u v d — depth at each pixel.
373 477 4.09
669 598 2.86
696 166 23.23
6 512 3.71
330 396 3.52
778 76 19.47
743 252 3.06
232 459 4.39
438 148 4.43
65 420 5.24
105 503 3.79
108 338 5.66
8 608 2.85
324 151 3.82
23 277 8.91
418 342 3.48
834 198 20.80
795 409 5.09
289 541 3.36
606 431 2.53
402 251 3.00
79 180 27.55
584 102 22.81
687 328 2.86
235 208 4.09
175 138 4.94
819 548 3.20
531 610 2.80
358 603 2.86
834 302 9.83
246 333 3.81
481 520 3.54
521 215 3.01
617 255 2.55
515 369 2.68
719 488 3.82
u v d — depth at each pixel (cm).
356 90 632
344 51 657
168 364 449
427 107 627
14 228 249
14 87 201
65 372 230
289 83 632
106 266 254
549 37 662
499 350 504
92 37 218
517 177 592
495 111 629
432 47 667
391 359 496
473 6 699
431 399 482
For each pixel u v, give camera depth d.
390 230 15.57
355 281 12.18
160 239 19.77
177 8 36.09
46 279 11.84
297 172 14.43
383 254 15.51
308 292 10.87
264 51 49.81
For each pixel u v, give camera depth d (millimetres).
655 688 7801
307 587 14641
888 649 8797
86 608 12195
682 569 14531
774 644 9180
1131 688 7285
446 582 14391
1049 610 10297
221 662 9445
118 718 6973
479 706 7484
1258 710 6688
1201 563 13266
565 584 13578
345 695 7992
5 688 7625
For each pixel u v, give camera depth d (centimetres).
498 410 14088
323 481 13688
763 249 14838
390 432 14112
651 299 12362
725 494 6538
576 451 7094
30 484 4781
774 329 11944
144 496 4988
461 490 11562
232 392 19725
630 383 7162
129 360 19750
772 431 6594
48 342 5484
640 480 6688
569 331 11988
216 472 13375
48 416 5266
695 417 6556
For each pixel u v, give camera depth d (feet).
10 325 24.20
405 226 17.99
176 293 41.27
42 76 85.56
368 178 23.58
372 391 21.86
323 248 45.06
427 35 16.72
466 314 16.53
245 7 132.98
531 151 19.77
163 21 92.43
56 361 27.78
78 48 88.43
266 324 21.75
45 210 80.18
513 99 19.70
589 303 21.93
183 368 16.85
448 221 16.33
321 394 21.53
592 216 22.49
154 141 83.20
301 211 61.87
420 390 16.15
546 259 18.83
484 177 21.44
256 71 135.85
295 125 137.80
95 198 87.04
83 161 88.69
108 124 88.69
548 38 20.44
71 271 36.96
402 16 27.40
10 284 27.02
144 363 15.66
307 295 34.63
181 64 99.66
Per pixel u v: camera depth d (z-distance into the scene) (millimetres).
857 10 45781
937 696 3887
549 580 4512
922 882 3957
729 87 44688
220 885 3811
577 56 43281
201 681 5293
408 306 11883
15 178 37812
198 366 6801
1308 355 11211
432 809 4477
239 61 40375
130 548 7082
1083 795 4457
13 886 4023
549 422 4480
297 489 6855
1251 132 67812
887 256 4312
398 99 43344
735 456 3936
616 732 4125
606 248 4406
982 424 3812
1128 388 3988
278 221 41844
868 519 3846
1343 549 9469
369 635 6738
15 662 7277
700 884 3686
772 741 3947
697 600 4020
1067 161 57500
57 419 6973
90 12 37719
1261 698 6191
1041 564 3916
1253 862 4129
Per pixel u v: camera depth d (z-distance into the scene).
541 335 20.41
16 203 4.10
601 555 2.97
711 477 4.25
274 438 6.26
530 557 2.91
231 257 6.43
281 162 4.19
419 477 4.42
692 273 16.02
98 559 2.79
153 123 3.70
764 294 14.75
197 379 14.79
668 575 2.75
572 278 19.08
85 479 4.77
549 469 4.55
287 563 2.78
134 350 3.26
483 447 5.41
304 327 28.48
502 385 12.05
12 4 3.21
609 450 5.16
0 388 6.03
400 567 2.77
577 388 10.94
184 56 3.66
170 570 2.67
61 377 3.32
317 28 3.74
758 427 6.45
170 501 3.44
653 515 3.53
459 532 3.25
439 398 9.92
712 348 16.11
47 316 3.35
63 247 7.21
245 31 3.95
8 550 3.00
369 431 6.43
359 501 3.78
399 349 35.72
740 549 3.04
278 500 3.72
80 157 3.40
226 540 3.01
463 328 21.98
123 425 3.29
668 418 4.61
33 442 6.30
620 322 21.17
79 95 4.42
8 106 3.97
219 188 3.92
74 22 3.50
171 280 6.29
____
◆ PROBLEM DESCRIPTION:
Return only the part of the records above that opens with the line containing "78 48 88.43" and closes with the line containing "98 559 2.79", ends included.

◆ EXPECTED ANSWER:
78 48 88.43
266 324 21.75
45 210 80.18
513 99 19.70
589 303 21.93
183 368 16.85
448 221 16.33
321 394 21.53
592 216 22.49
154 141 83.20
301 211 61.87
420 390 16.15
546 259 18.83
484 177 21.44
256 71 135.85
295 125 137.80
95 198 87.04
83 161 88.69
108 124 88.69
548 38 20.44
71 271 36.96
402 16 27.40
10 284 27.02
144 363 15.66
307 295 34.63
181 64 99.66
Per pixel u v: camera depth d (z-distance into the scene) (millimetres).
857 10 45781
937 696 3887
549 580 4512
922 882 3957
729 87 44688
220 885 3811
577 56 43281
201 681 5293
408 306 11883
15 178 37812
198 366 6801
1308 355 11211
432 809 4477
239 61 40375
130 548 7082
1083 795 4457
13 886 4023
549 422 4480
297 489 6855
1251 132 67812
887 256 4312
398 99 43344
735 456 3936
616 732 4125
606 248 4406
982 424 3812
1128 388 3988
278 221 41844
868 519 3846
1343 549 9469
369 635 6738
15 662 7277
700 884 3686
772 741 3947
697 600 4020
1067 161 57500
57 419 6973
90 12 37719
1261 698 6191
1041 564 3916
1253 862 4129
Per pixel u v: camera depth d (z-distance into the scene).
541 335 20.41
16 203 4.10
601 555 2.97
711 477 4.25
274 438 6.26
530 557 2.91
231 257 6.43
281 162 4.19
419 477 4.42
692 273 16.02
98 559 2.79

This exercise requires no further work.